Birds of Iowa


Welcome to the Birds of Iowa website. This site contains photos and information about birds I have photographed in Iowa and other places. I have also added photos of amphibians, bats, flowers, fungi, mammals, salamanders, snails, snakes and turtles.

Bats of Iowa
Myotis septentrionalis (Trouessart)
Northern Myotis





 Greek: "mys" - mouse; "ous"- ears.

 Latin: septentrion "northern."


 Fur: Yellowish (or reddish) brown above, pale (yellowish) below; hair-dark base, yellowish brown tip.

 Tail membrane: Dark brownish, few hairs.

 Calcar: Usually slight keel.

 Ears: Long (16+ mm), extending more than 2 mm beyond nostrils when laid forward, darkish, naked and pointed.

 Tragus: Longer than one-half ear length; pointed, not obviously curved.

 Total length: 76-87 mm. Forearm: 32-39 mm. Wingspan: 228-258 mm. Total weight: 5-9.5 g.

 Tooth number and formula: 38 total; I 2/3, C 1/1, P 3/ 3, M3/3.

 Confusing Species

 Similar in size and appearance to other Myotis; little brown myotis (M. lucifugus) and Indiana myotis (M. sodalis) have shorter ears «16 mm), shorter and blunter tragi.

 Distribution and Status

 Overall: From North and South Dakota, southern Canada, and Maine to Arkansas, Alabama, and Georgia. Iowa: Statewide, but few records from western counties.  

Natural History  

Although similar in size and appearance to the little brown myotis, the northern myotis has a very different lifestyle. It is more of a forest dweller and, in summer, can be seen foraging for insects over water and clearings, often flying low under the tree canopies.

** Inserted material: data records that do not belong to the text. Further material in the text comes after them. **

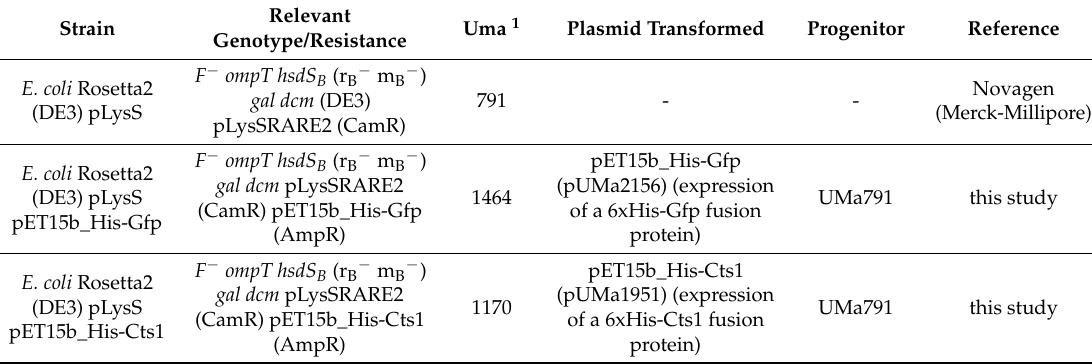
Table 1. E. coli strains used for protein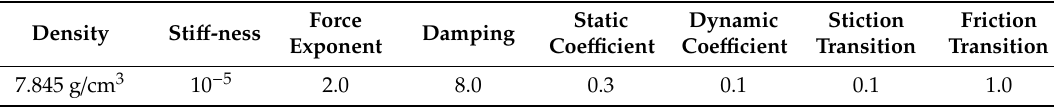
Table 6. The physical properties of magnetorheological pads [23].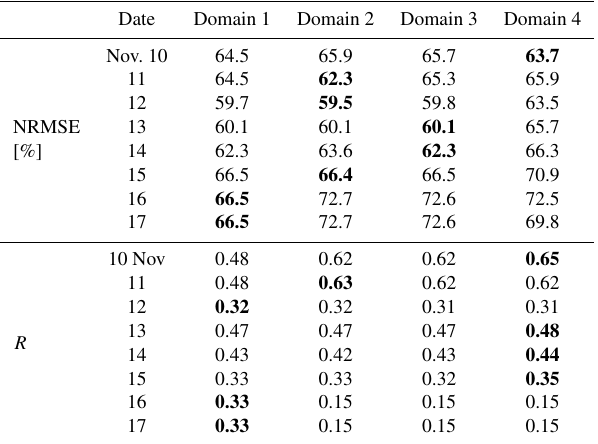
Table 4. Sensitivity tests for spatial coverage. Use of observational data in terms of spatial availability is tested. Domains 1–4 are shown in Fig. 3. The best performance is marked in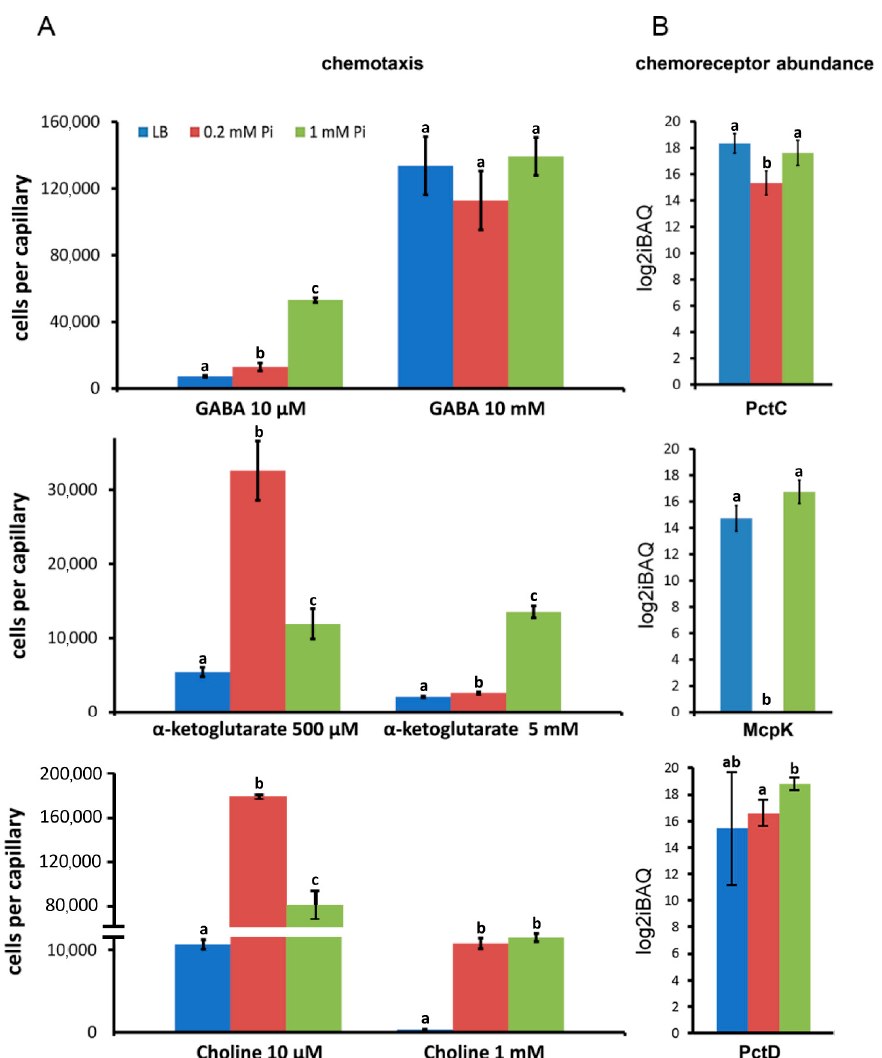
Figure 4. Relationship between the magnitude of chemotaxis and the cellular abundance of the corresponding chemoreceptors. ( A ) Quantitative capillary chemotaxis assays of P. aeruginosa PAO1 to GABA, α -ketoglutarate, and choline. Cells were grown the same way as for the proteomics analyses [49]. Responses have been corrected with the number of cells that swam in buffer-containing capillaries, namely 7350 ± 3850 (GABA), 6400 ± 2667 ( α -ketoglutarate), and 7500 ± 3500 (choline). ( B ) Cellular protein amounts of the PctC, McpK, and PctD chemoreceptors in P. aeruginosa PAO1 grown under the conditions used for the chemotaxis assays. Differences between bars with the same letter are not statistically significant ( p -value < 0.05; by Student’s t -test).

Because of its largish ears, the northern myotis is thought to locate some of its prey on surfaces. Foraging activity begins shortly after sunset and continues throughout the night, peaking before midnight and again just prior to sunrise. The little food data available suggests consumption of a variety of insects, including several kinds of true bugs, leaf-hoppers, ichneumon wasps, moths, and flies.

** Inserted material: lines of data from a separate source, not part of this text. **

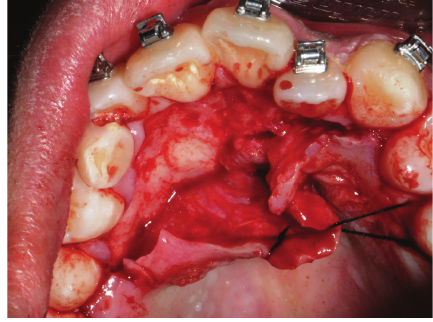
Figure 4: Mucoperiosteal flap reflection and bone removal.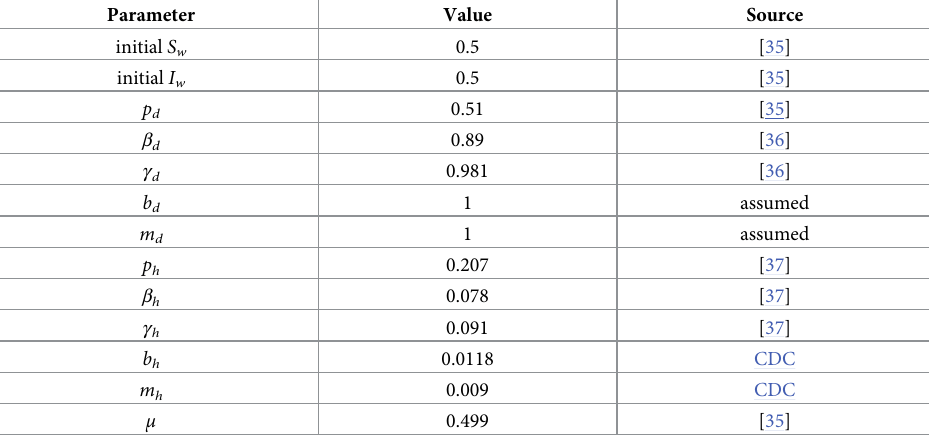
Table 5. Parameter values and sources for the model. Due to a lack of data for transmission parameters in wild animals, we assume β w , γ w , b w , and m w to be equivalent to their counterparts in domestic animals. The timesteps are given in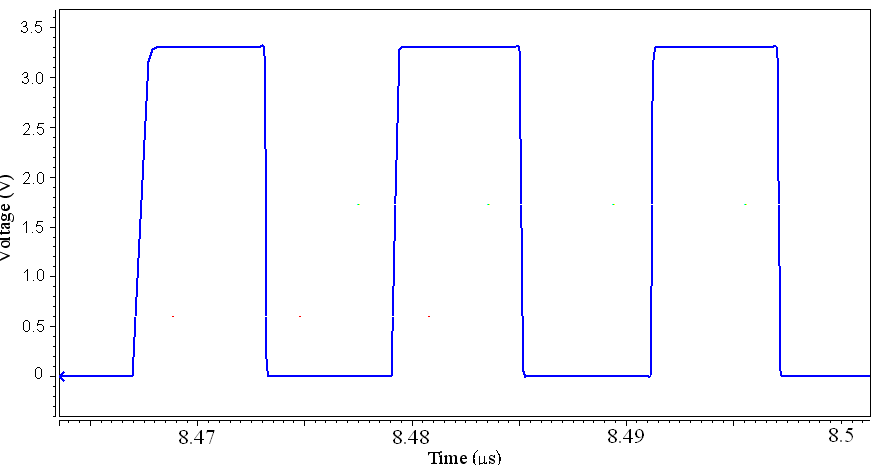
Figure 4. Output signal of the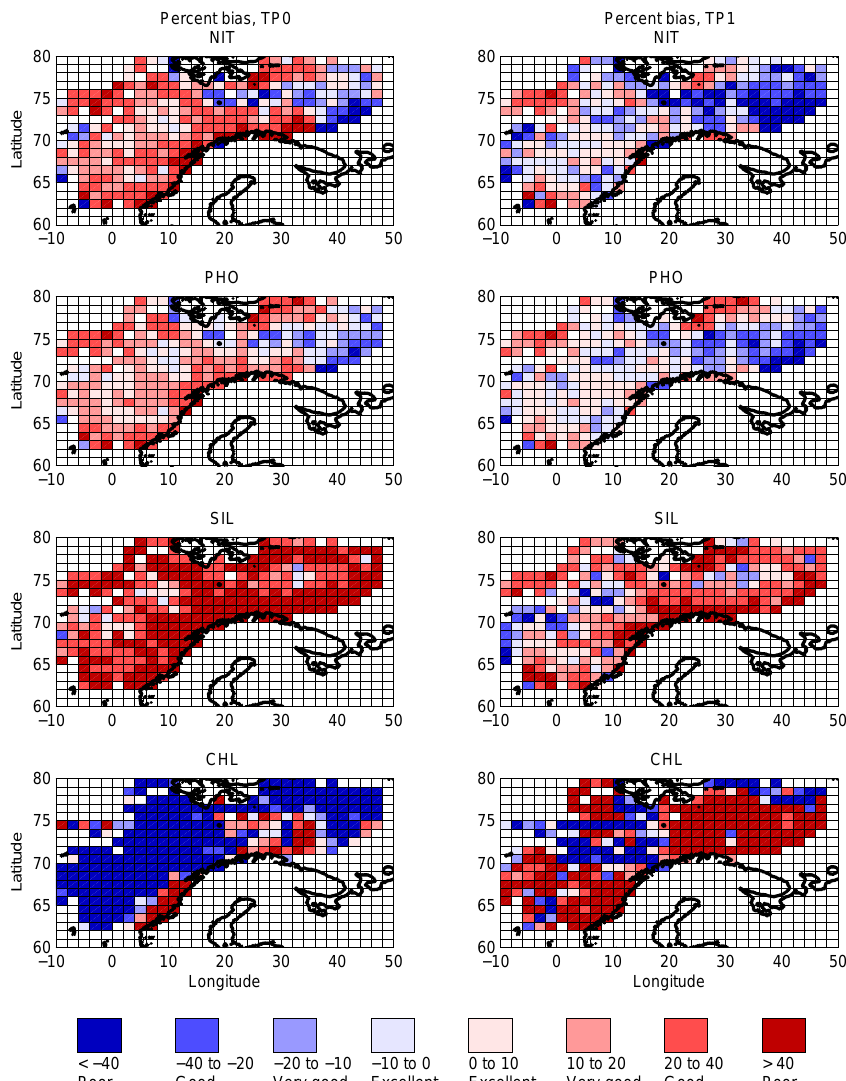
Figure 8. Pbias in the upper 100m for the model simulations compared to all available observations from the period 1998–2001 in 2 ◦ × 1 ◦ boxes from the simulations with the fine-scale model with the original (TP0) and final set of parameters (TP1).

 In summer, females primarily utilize forested hillsides, rivers and streams, and cluster in groups of 50 or more to form nursing colonies in tree cavities or under loose bark where they give birth to their young. Occasionally, this species is also found in buildings. Males usually roost singly, often in tree cavities, caves, mines, and small caverns in the vicinity of nursery sites.

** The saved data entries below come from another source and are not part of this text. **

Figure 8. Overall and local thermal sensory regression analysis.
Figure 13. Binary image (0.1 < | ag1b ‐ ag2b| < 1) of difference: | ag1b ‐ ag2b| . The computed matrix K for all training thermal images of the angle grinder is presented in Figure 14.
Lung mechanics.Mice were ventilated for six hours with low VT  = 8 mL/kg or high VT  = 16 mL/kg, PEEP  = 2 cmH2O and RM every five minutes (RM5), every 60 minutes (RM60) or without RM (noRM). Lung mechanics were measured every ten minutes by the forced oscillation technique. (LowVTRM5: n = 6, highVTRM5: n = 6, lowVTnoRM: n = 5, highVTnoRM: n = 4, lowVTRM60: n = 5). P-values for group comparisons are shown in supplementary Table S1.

 Most mating probably occurs in fall with uterine storage of sperm cells until fertilization in spring. Usually a single young is born in June and the earliest born begin flying by the first week of July. The nursery colonies disband shortly thereafter; by early August most individuals have left their summer roosts. In late summer, some congregation occurs, perhaps associated with mating. During both spring and fall migration, males and females may roost in or on the sides of buildings, increasing human contact with the bats.

 Although many migrate southward in the fall, some of both sexes spend the winter in eastern Iowa caves and mines, hibernating either singly or in small clusters.

 They often locate near the little brown myotis, big brown bat and eastern pipistrelle.

 To maintain Northern Myotis populations in Iowa, there must be preservation of both summer and winter habitats. This species requires forest and forest-edge sites in summer, including roost trees, and caves and mines throughout the year.